Помню, в детстве я прочитал про эту лавку, которая всегда находится где-то рядом, на одной из узких и привычных до стертости Лондонских улочек, но которую никак не удается найти самому, по своей воле. Кажется, вот она улица, вот тот приметный дом, и вон за тем углом стоит она, но нет… нет… нет… А потом она внезапно сама появляется на твоем пути там, где ты ее не ждешь и не ищешь, и дарит путешествие в сказку.

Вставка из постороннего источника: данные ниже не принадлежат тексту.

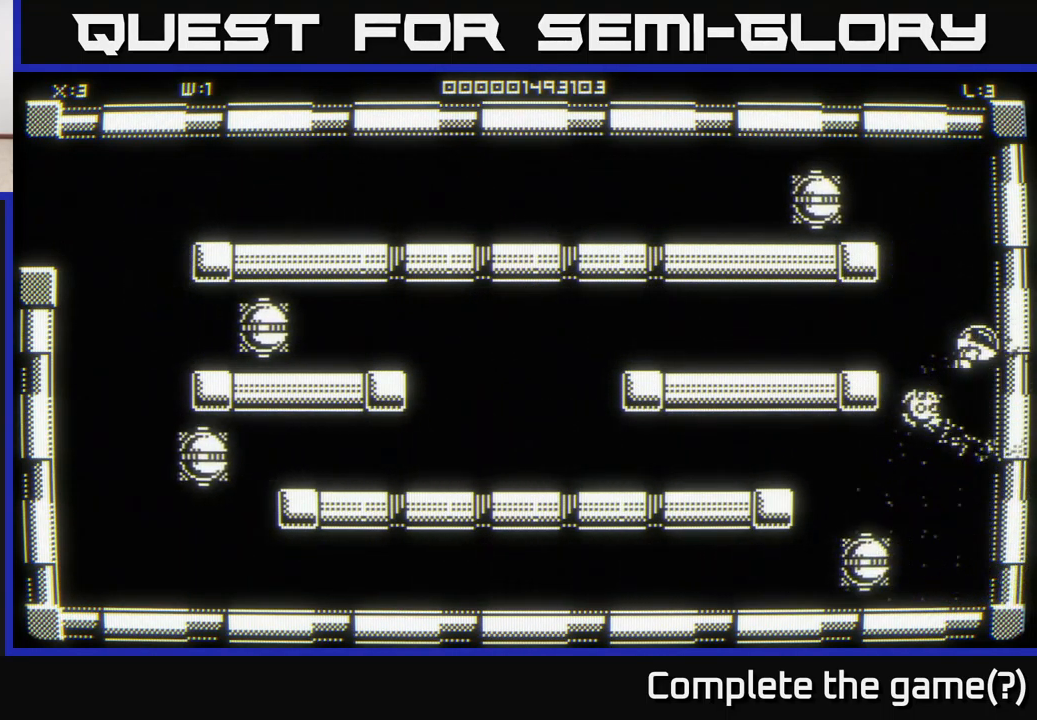
{"buttons": [], "left_stick": "down", "right_stick": "center", "events": [[167, "left_stick", "center"], [500, "left_stick", "down"]]}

И я нашел такую лавочку в Иванове – это был старый охотничий магазин, живший совершенно определенно где-то недалеко от крошечного рынка со странным именем Барашек. В витринах Магазинчика стояли старинные ружья, чучела и что-то еще, завораживавшее меня. Я не помню, бывал ли я внутри, но у витрины стоял подолгу. Мы жили не так далеко от Барашка, и иногда у меня появлялись возможности забежать к Магазинчику, но редко удавалось мне застать его на месте…
Конечно, впоследствии, уже взрослым, я разобрался в механике этого чуда. Просто там были улицы, тогда чем-то для меня схожие, и я искал не там. А потом, когда запомнил весь этот мирок, Магазинчик переехал жить в другое место… Но ведь это и есть главный вопрос человеческой жизни: в детстве, когда волшебные лавки и двери еще являются нам, мы ищем не там, а потом, вместо поиска начинаем заучивать Мир наизусть…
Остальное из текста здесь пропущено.